Task directions:
The line containing "9-3 Estacas bélicas" and all lines following it in the listing below are to be reproduced exactly, with no other lines.

Exercise data:
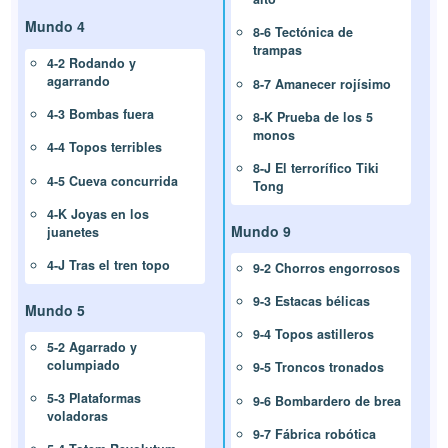
Mundo 4
8-6 Tectónica de
trampas
4-2 Rodando y
agarrando
8-7 Amanecer rojísimo
4-3 Bombas fuera
8-K Prueba de los 5
monos
4-4 Topos terribles
8-J El terrorífico Tiki
4-5 Cueva concurrida
Tong
4-K Joyas en los
Mundo 9
juanetes
4-J Tras el tren topo
9-2 Chorros engorrosos
9-3 Estacas bélicas
Mundo 5
9-4 Topos astilleros
5-2 Agarrado y
columpiado
9-5 Troncos tronados
5-3 Plataformas
9-6 Bombardero de brea
voladoras
9-7 Fábrica robótica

Your response:
9-3 Estacas bélicas
Mundo 5
9-4 Topos astilleros
5-2 Agarrado y
columpiado
9-5 Troncos tronados
5-3 Plataformas
9-6 Bombardero de brea
voladoras
9-7 Fábrica robótica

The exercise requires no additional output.